(Object tracking records)
▼

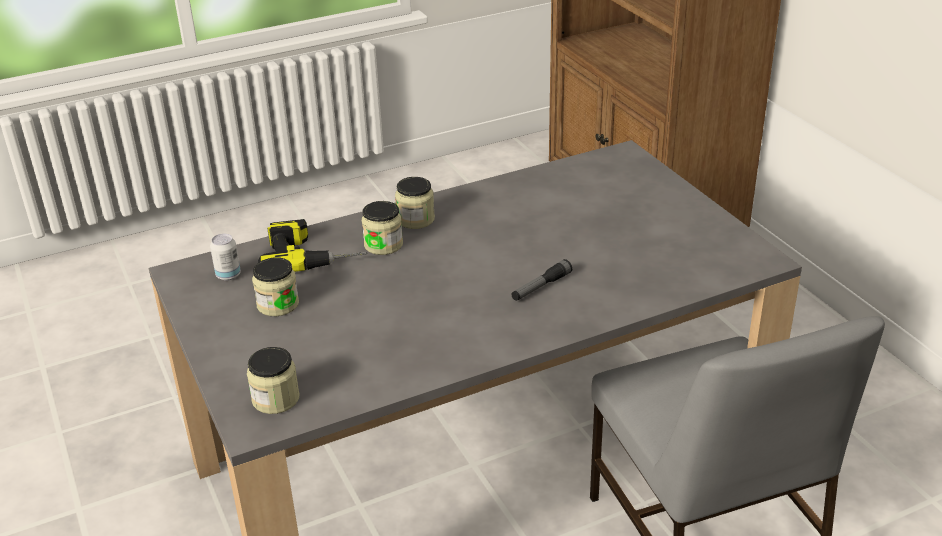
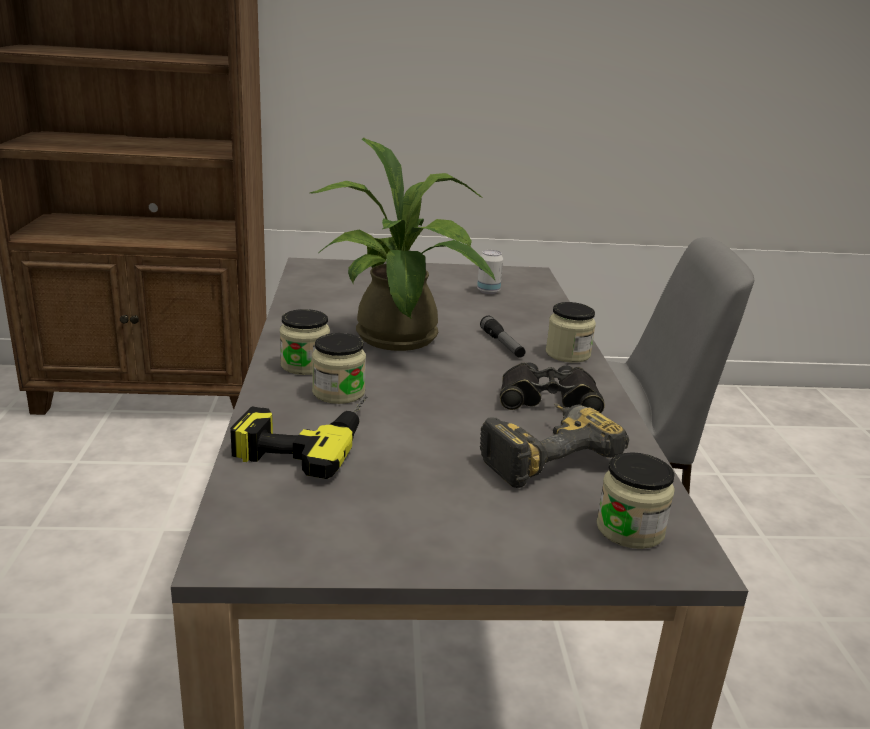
camera: 70 degrees left, 10 degrees down
can [210,234,241,281] -> can moved to [477,250,503,294]
jar [252,257,299,316] -> jar moved to [546,302,596,363]
none -> potted plant [310,138,495,351]
none -> power drill [480,403,629,488]
none -> black binoculars [500,363,605,413]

▲

**WHAT TO WORK ON:**
Lines holding the word "none" are the answer; copy each one from the records above.

**TASK OUTPUT:**
none -> potted plant [310,138,495,351]
none -> power drill [480,403,629,488]
none -> black binoculars [500,363,605,413]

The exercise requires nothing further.